Berita  

Sering Blunder, Wajar Partai Baru PSI Paling Ditolak Masyarakat

Jakarta, KabarBerita.id — Rilis survei terbaru Litbang Kompas tidak hanya menunjukkan partai pendatang baru tidak ada yang lolos ambang batas parlemen (PT) 4 persen, tetapi adanya resistansi atau penolakan masyarakat terhadap partai-partai tersebut.

Uniknya, angka resistansi tersebut justru lebih tinggi dari elektabilitas partai-partai baru yang rata-rata cuma berkisar nol koma.

PSI menjadi partai baru yang paling tinggi resistansinya. Dengan elektabiltas hanya 0,9 persen, resistansi masyarakat terhadap partai pimpinan Grace Natalie itu ditolak oleh 5,6 persen masyarakat. Selanjutnya Perindo dengan elektabilitas 1,5 persen, resistensinya 1,9 persen. Kemudian Berkarya elektabilitas 0,5 persen, resistensinya 1,3 persen. Terakhir, Garuda elektabilitas 0,2 persen, resistensinya 0,9 persen.

Pengamat komunikasi politik, Ari Junaedi mengatakan, rendahnya elektabilitas partai-partai baru seperti PSI, Partai Garuda, Partai Berkarya dan Partai Perindo adalah wajar dan normal.

“Selain sebagai “new comer” positioning dan strategi branding partai-partai baru pun terbilang tidak tepat. Hal ini terlihat dari tingginya resistensi mayarakat termasuk PSI yang dibesut anak-anak milenial,” ujar Ari, Kamis (21/3).

Awalnya, Ari termasuk yang menaruh harapan besar terhadap PSI di saat-saat awal berdiri.

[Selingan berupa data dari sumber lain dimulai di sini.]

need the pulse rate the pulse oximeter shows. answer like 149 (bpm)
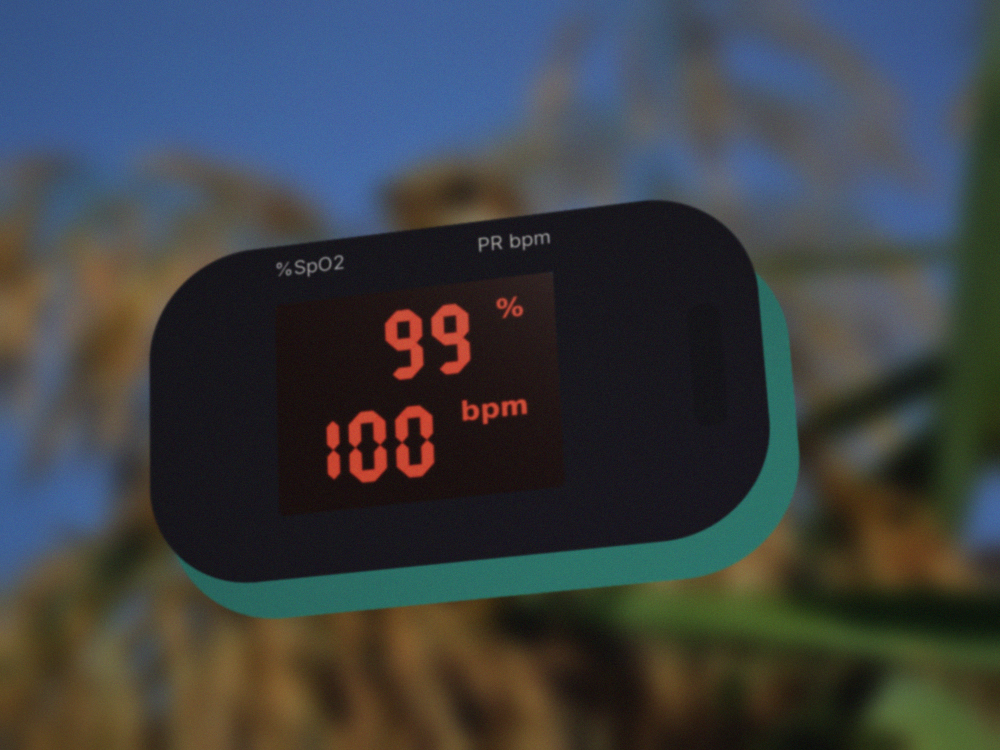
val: 100 (bpm)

Namun, di tengah perjalanannya partai tersebut kerap mengeluarkan blunder-blunder yang tidak perlu, serta mengganggu soliditas di koalisi partai-partai pendukung Jokowi-Maruf.

“Pernyataan perda syariah dan poligami yang masuk dalam ranah filosofis keagamaan sebaiknya tidak disentuh PSI di awal kampanye. Dengan cara seperti itu, PSI mengobarkan perang dengan kaum mayoritas,” ujar pengajar di Univesitas Indonesia ini.

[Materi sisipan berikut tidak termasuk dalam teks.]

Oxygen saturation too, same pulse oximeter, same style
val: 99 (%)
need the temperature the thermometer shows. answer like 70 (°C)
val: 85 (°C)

“Demikian juga soal pernyataan PSI yang menyinggung kiprah partai-partai lama soal pendampingan terhadap gender, toh nyatanya sudah digarap oleh partai-partai yang jauh lebih senior,” ujar Ari menambahkan.

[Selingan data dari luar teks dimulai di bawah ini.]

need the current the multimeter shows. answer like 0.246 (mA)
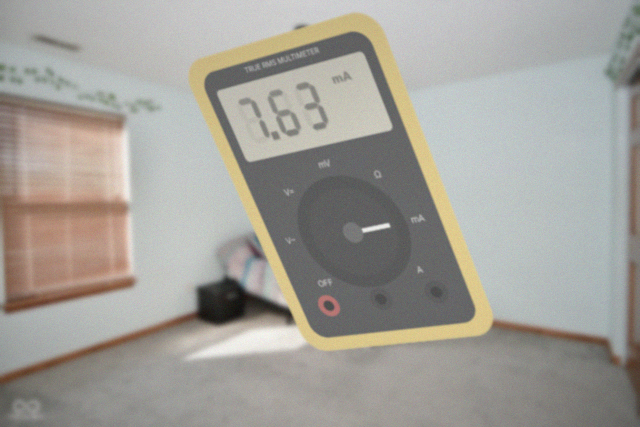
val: 7.63 (mA)
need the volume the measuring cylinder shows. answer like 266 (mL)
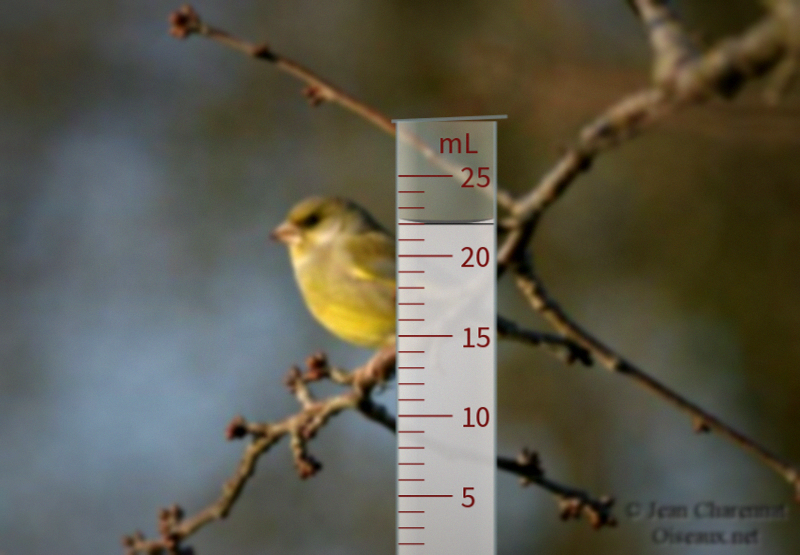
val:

Semestinya menurutnya, PSI lincah bermanuver di pusaran-pusaran isu-isu nasional tanpa membuat permusuhan dengan partai-partai lain. PSI harusnya percaya diri bermain di isu-isu milenial mengingat captive marketnya di kalangan milenial atau pemilih pemula.

“Ini kan tidak, PSI membuka front “pertempuran” dengan partai-partai “senior”, tidak peduli yang ada di dalam koalisi atau tidak serta tidak menggarap intens pasar potensialnya,” papar Ari.

“PSI kurang santun dalam berpolitik serta tidak bisa melepaskan diri dari gaya anak muda yang temperamental,” tutupnya.